I know there are people out there who think The Onion is the greatest comedy rag since National Lampoon or Spy, but I've always found it hit or miss. On my bulletin board is one of the hits: "Food Critic Tears Radish Canapés With Salmon Mousse A New Asshole." That header says it all. I still laugh out loud when I read it. Maybe because I was once Phoenix New Times' food critic.

But The Onion also features snoozers like this one with a PHX connection somebody just sent me, "DNA Evidence Frees Man From Zoo." The premise is that a Mesa dood was mistaken for a giraffe by zookeepers and was only recently released after DNA tests were done to determine his species. Not a bad bit, but hardly Family Guy-level material.

Personally, I prefer the tabloid wackiness of the Weekly World News over The Onion. The latter is tongue in cheek, yet the former's mouth muscle is proudly unfurled. Both produce fake news stories. But while no one believes The Onion's stories, there is a small percentage that actually takes the WWN as gospel.

Indeed, the WWN nourishes a deep-seated need in the American psyche for the bizarre and outrageous, stories about Bat Boy, Jesus in a tortilla, Elvis alive and well on Mars, and Thomas Jefferson's alien love child, to name a few. Plus, WWN's usually far more inventive than anything The Onion produces, with an advice column from "Lester the Talking Horse," an exclusive report from inside the gates of Hell, Bigfoot crossword puzzles, an ailing Fidel Casto treated by space aliens, and so on. As you can tell, I'm a subscriber.

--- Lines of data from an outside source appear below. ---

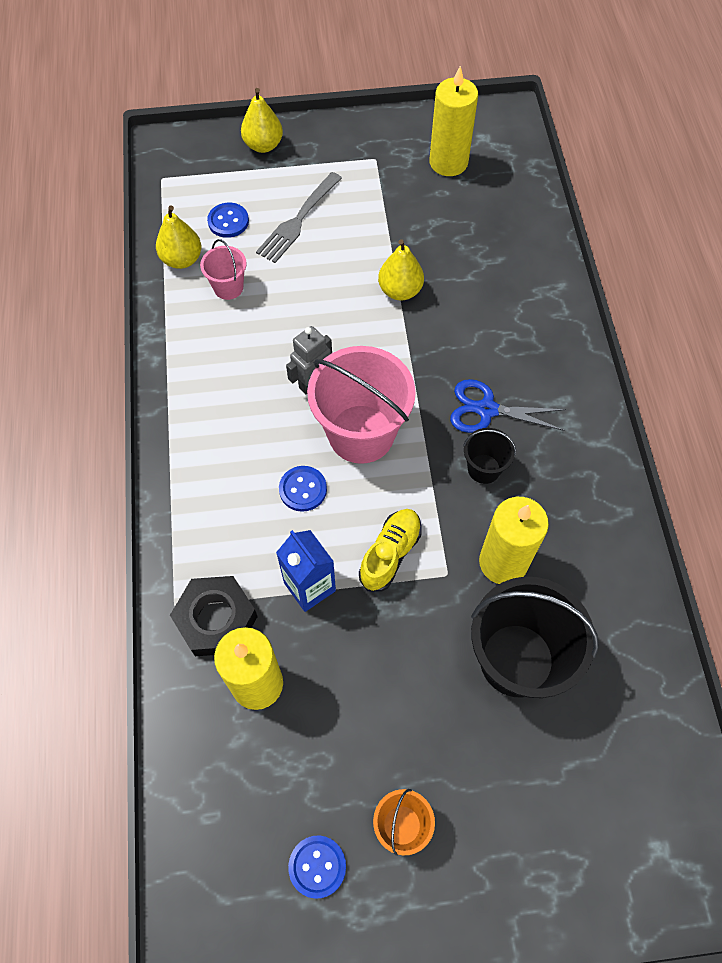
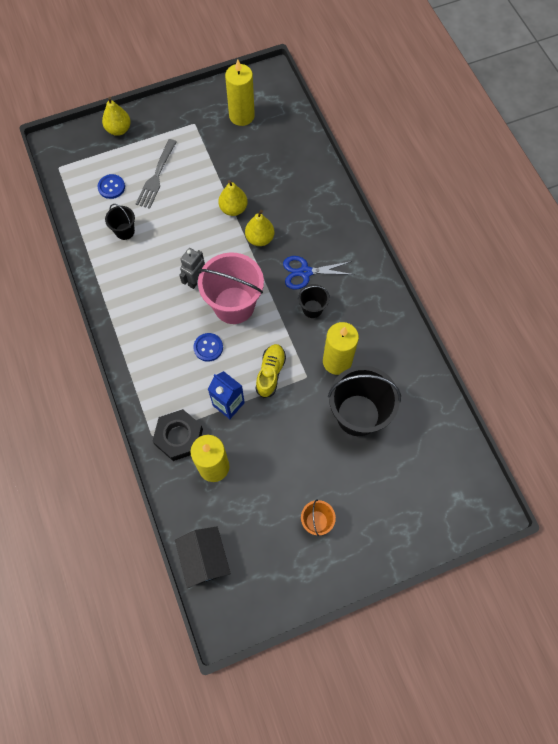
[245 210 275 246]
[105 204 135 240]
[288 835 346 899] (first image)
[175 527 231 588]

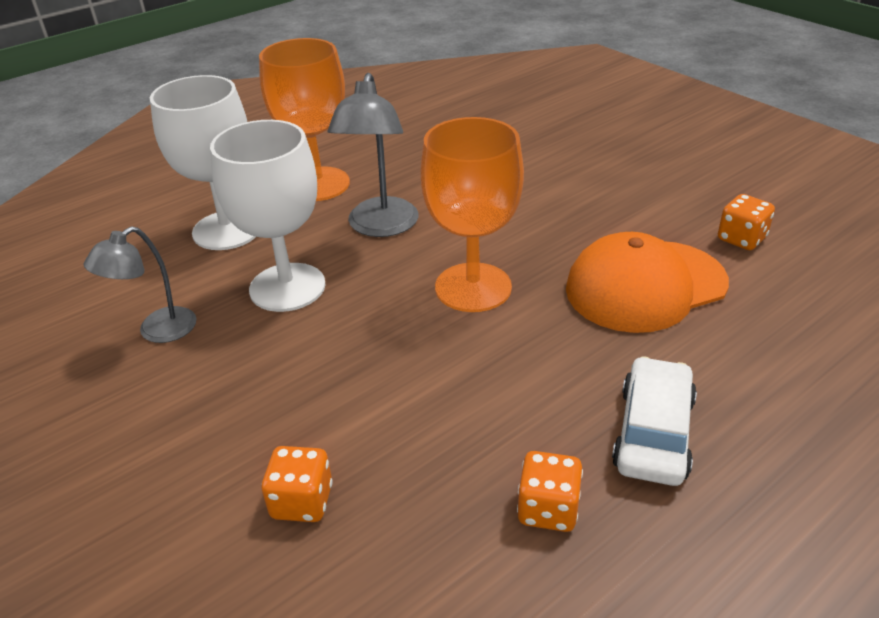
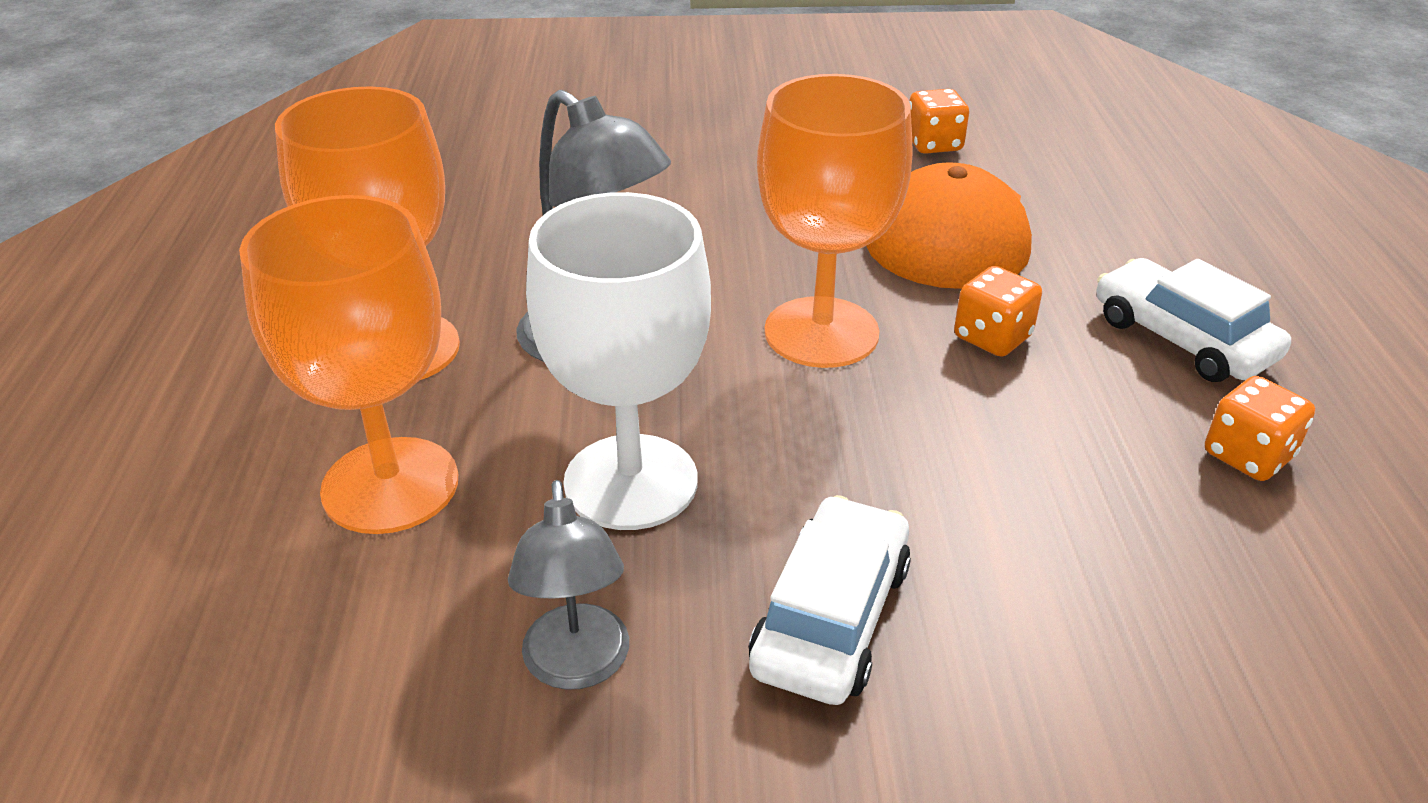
[239 195 458 534]
[954 266 1042 357]
[749 495 911 705]

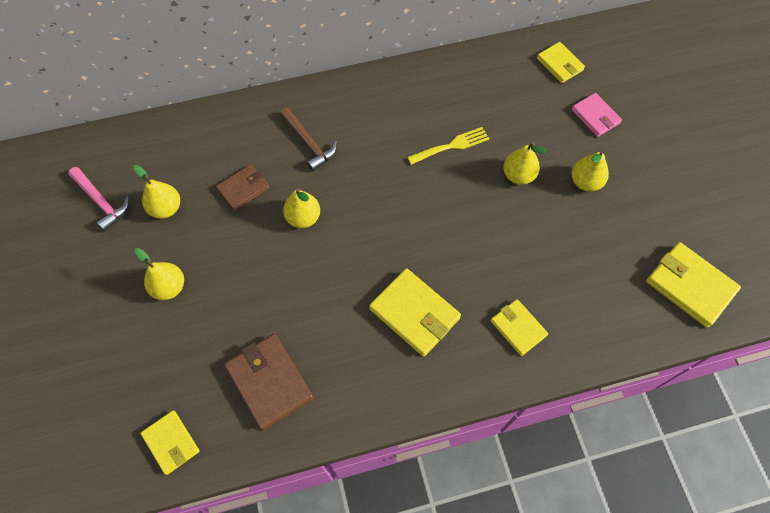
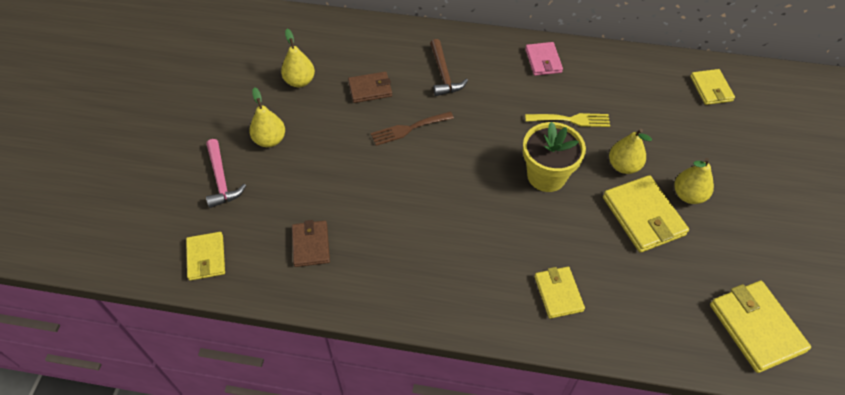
[206 139 246 208]
[292 220 330 267]
[371 112 454 146]
[603 175 689 253]
[525 42 563 76]
[523 122 586 192]

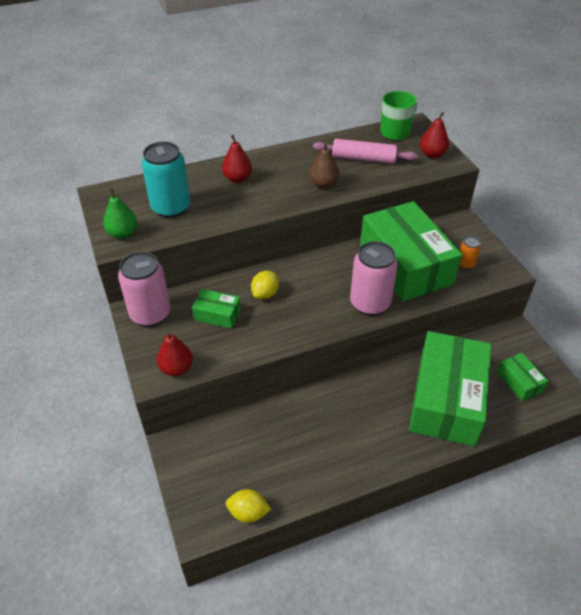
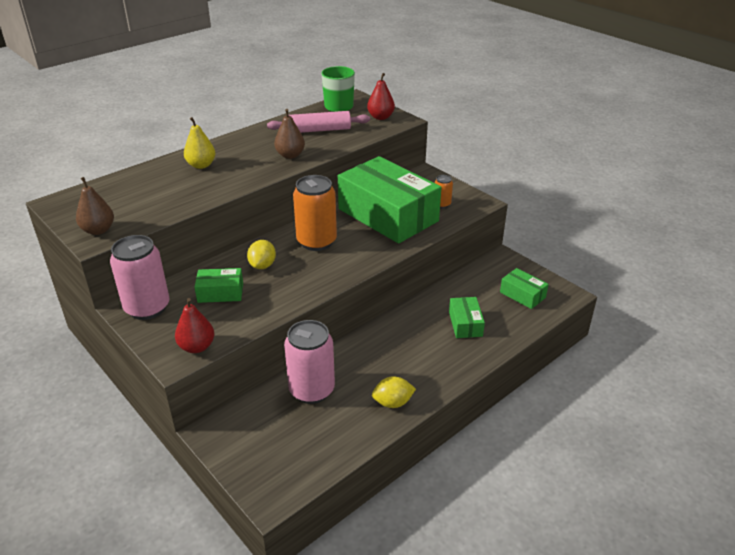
[76 177 114 235]
[141 142 190 218] (first image)
[184 117 216 169]
[372 376 416 408]
[284 320 335 404]
[449 297 485 338]
[293 175 337 251]

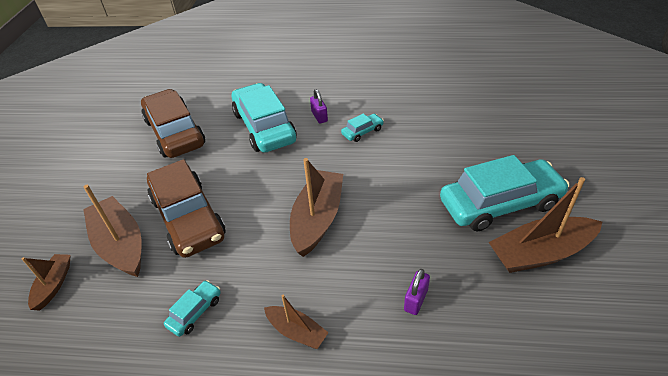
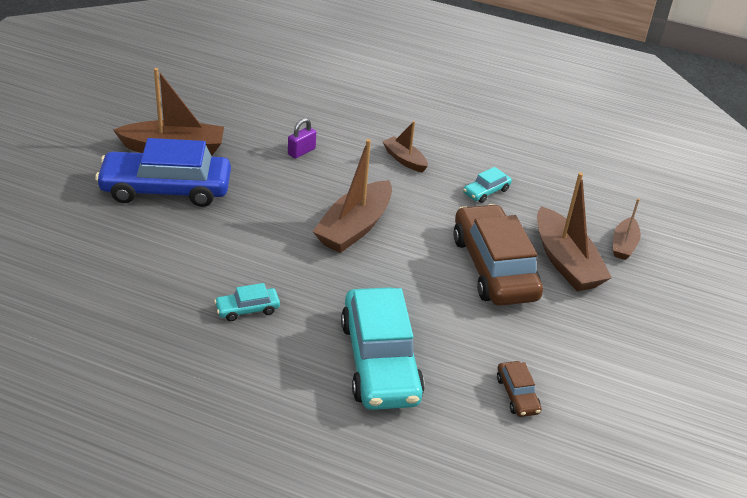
[497 361 542 417]
[310 89 328 124] (first image)
[95 138 231 207]

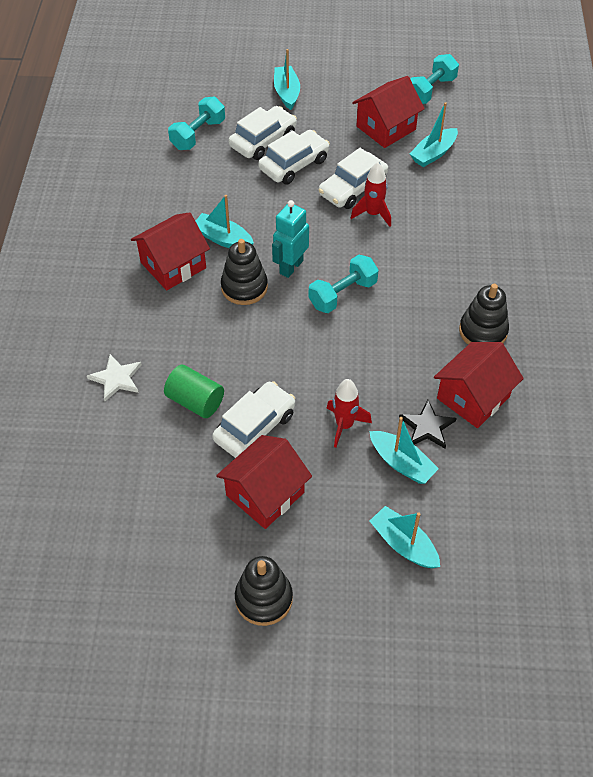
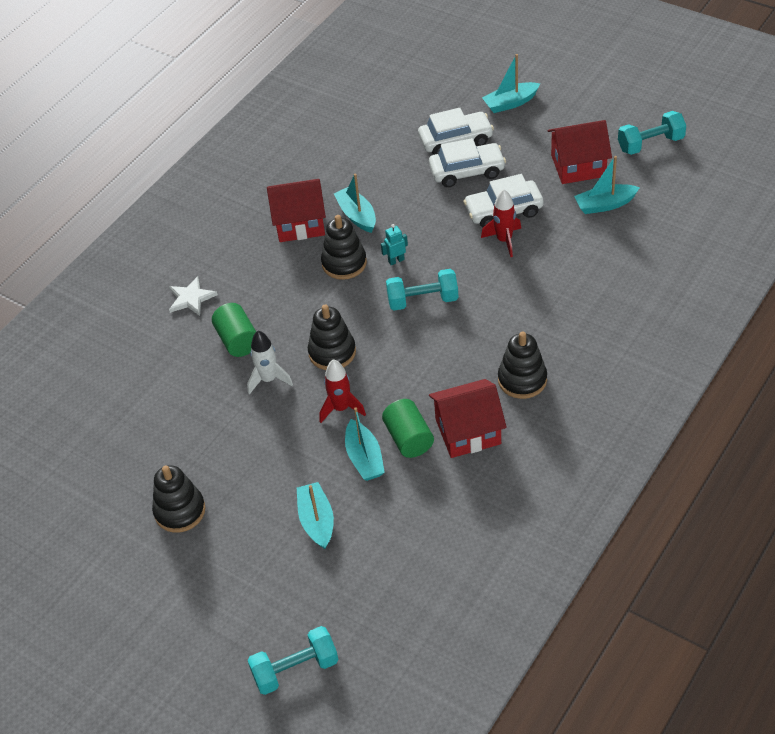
[248 626 338 695]
[247 331 293 395]
[216 435 312 529] (first image)
[381 224 408 265]
[482 54 540 113]
[382 399 434 458]
[308 305 356 370]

Soon to be former subscriber. The South Florida Sun-Sentinal is reporting that though the online version of the paper will continue indefinitely, the print version of Art Bell's favorite read will cease after the August 27 issue. Why? Why do you think? No ads, a steep drop in circ numbers, and competition from upstarts like, well, The Onion.

I've noted a certain generational disdain for the WWN. Most 20-somethings think The Onion rocks, but only know the WWN as that wack-ass paper they've seen at grocery store checkouts next to the hand sanitizer and the Slim Jims. Once they look through it, however, they're ordinarily won over. It could be the visual style of the paper, too, which resembles old-fashioned tabloid shtick, and is black-and-white to boot. Maybe the lack of color photography boggles Gen Y's sense of aesthetics.

I'll miss it. I know it'll be online, but the Internet version seems less crackpot for some reason. More like everything else online these days. Well, at least I have a few boxes of back issues. Next to my National Lampoons, Mad Magazines, and old copies of Omni. If Armageddon comes as the WWN promises it will, I'll be set.